+++ 阅读文段 +++

Source Code Anylysis of Mysql Index Interface

1. 索引创建

MySQL创建索引的方式有两种：

在create table时创建
调用create index创建索引

因此与索引创建对应的存储引擎接口为：

handle::create()

索引创建示例

CREATE TABLE Customer(
ID INT NOT NULL,
LastName CHAR(30) NOT NULL,
FirstName CHAR(30) NOT NULL,
Email CHAR(50) NOT NULL,
INDEX (Email),
PRIMARY KEY(ID)
);

create table时,关于索引的信息

TABLE::key_info[]

TABLE_SHARE::primary_key

TABLE_SHARE中包含了主键的索引序号

901    /* Primary key index number, used in TABLE::key_info[] */
   1   uint primary_key{0};

2. 索引使用

通常，索引的使用方式分为两种：点查询和范围查询。为了更好的分析索引的行为和工作流程，我们先从应用层的视角列举一些典型的索引使用场景。

使用点查询的SQL语句：

## where clause中的条件包含索引键的相等判断

> select * from table_a \
> where id = 1;

> update table_a \
> set name = 'foo' \
> where id = 1;

使用范围查询的SQL语句：

## where clause中的条件是索引键的范围判断

> select * from table_a \
> where id > 1 and id < 10;
...

3. 存储引擎的索引接口

索引与数据存储息息相关，所以索引由存储引擎实现。存储引擎需要提供索引接口供Server层使用。

存储引擎当中索引相关的接口为：

## 基类handler当中索引相关的接口
ha_index_init()
ha_index_end()
ha_read_range_first()
|- read_range_first()
ha_read_range_next()
|- read_range_next()
ha_index_read_map()
ha_index_read_last_map()
ha_index_read_idx_map()
ha_index_next()
ha_index_prev()
ha_index_first()
ha_index_last()
ha_index_next_same()
ha_index_or_rnd_end()

## 子类需要具体实现的索引接口（handler中索引相关的虚函数）
index_read_map()
index_read()
index_read_last_map()
index_read_last()
index_read_idx_map()
index_next()
index_prev()
index_first()
index_last()
index_next_same()
read_range_first()
read_range_next()

3.1. 基类handler中高层次抽象的索引接口.

先具体分析基类handler中实现的索引相关接口.

3.1.1. ha_index_init

/**
  Initialize use of index.

+++ 数据摘录 +++

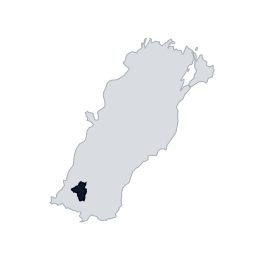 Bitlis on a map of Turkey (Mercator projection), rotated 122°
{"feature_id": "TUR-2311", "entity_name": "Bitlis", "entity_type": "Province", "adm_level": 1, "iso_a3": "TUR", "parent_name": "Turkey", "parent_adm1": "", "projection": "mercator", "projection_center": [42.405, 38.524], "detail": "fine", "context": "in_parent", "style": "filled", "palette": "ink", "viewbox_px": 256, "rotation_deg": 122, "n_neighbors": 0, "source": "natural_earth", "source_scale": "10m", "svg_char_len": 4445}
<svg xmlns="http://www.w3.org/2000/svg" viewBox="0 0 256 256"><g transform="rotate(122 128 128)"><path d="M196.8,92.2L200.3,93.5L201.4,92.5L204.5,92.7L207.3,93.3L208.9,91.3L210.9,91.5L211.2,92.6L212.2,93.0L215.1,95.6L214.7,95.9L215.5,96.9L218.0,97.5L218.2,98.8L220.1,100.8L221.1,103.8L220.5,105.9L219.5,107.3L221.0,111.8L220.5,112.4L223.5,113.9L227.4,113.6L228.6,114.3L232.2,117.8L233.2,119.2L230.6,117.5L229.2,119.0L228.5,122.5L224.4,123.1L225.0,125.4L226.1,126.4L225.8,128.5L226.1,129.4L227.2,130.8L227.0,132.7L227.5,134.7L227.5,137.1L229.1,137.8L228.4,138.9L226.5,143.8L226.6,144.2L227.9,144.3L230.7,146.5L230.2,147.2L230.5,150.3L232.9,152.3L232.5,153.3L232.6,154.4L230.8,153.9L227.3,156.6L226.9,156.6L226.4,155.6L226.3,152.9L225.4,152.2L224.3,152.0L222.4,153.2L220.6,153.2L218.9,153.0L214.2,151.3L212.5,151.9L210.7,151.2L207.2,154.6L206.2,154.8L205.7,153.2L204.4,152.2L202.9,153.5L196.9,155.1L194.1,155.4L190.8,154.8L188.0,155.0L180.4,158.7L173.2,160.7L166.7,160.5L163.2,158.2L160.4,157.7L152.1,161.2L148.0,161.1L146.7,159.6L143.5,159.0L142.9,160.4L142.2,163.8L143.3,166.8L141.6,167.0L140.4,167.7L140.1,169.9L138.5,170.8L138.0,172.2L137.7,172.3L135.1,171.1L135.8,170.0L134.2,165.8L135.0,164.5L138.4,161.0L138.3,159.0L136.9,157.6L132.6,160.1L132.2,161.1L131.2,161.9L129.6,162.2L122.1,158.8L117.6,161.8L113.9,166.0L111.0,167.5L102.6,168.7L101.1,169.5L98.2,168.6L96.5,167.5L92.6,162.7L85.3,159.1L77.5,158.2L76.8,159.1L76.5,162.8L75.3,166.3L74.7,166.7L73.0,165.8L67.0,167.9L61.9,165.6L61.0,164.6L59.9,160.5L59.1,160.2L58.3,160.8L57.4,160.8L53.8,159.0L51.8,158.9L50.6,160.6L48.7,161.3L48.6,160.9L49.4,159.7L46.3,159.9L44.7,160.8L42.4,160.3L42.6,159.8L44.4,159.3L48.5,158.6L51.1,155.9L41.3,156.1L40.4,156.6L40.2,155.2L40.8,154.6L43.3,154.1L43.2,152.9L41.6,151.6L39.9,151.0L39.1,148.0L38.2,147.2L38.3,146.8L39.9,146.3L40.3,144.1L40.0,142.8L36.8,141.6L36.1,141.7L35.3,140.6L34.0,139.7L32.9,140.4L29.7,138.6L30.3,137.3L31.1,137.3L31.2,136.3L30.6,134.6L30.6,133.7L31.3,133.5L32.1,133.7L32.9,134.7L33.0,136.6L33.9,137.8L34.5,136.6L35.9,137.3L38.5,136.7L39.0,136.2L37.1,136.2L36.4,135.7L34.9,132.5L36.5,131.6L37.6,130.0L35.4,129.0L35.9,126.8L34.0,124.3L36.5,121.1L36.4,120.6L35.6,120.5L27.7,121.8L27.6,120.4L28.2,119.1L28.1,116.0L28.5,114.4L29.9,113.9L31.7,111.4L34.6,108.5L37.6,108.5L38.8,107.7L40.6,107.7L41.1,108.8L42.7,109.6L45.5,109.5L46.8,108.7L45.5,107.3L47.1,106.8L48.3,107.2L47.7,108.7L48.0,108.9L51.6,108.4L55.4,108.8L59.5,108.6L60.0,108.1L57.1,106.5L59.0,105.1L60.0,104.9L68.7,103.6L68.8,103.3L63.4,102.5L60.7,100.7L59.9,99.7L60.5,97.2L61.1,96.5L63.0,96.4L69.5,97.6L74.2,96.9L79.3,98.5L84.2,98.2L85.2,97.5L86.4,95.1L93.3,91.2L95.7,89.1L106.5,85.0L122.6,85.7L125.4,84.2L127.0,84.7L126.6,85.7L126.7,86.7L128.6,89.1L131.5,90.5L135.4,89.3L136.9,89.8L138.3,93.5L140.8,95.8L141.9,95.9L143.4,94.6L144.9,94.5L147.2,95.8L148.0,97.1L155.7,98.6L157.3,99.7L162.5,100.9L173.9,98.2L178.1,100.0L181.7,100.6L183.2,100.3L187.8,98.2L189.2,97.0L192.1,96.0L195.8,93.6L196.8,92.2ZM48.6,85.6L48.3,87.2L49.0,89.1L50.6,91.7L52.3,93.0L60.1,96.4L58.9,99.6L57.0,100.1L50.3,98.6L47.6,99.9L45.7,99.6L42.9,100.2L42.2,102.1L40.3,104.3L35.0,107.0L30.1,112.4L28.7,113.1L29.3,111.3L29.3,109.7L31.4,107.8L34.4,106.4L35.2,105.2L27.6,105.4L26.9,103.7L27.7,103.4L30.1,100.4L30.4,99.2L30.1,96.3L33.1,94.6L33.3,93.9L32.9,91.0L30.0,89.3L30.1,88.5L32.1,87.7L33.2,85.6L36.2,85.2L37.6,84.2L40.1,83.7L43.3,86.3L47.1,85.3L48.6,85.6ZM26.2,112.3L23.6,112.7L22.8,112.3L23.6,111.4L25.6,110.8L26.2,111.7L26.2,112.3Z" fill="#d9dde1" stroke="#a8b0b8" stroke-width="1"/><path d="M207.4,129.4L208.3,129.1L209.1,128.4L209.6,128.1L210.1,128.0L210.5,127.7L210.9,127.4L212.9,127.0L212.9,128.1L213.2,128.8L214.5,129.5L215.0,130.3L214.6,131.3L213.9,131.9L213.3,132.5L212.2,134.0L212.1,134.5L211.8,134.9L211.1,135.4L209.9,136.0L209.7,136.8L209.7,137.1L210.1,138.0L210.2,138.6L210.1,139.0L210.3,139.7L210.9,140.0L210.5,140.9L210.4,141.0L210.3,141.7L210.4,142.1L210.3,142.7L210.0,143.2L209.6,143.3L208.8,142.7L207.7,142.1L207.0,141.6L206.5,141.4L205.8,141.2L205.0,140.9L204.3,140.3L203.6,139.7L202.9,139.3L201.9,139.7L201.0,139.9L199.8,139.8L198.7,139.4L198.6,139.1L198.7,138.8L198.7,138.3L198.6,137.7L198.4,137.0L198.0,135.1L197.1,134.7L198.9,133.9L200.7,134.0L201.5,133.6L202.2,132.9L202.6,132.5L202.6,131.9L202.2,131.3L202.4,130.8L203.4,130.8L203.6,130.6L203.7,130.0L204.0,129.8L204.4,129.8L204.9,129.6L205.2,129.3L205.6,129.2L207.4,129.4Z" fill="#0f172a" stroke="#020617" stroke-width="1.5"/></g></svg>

+++

[待办事项]
**A.** 请从MySQL索引接口一文中摘出从“## 基类handler当中索引相关的接口”往下直到“ha_index_first()”的全部内容，一字不改。
**B.** 对照MySQL索引接口一文，判断下列说法是否与文中一致，每条答“是”或“否”，并原样引出起决定作用的原文：(i) MySQL创建索引的方式有两种；(ii) 索引由Server层实现；(iii) 索引的使用方式分为点查询和范围查询两种。
**C.** 根据MySQL索引接口一文，与索引创建对应的存储引擎接口是什么？

[逐题结果]
**A.**
## 基类handler当中索引相关的接口
ha_index_init()
ha_index_end()
ha_read_range_first()
|- read_range_first()
ha_read_range_next()
|- read_range_next()
ha_index_read_map()
ha_index_read_last_map()
ha_index_read_idx_map()
ha_index_next()
ha_index_prev()
ha_index_first()

**B.**
(i) 是：“MySQL创建索引的方式有两种”。
(ii) 否：“所以索引由存储引擎实现”。
(iii) 是：“索引的使用方式分为两种：点查询和范围查询”。

**C.** handle::create()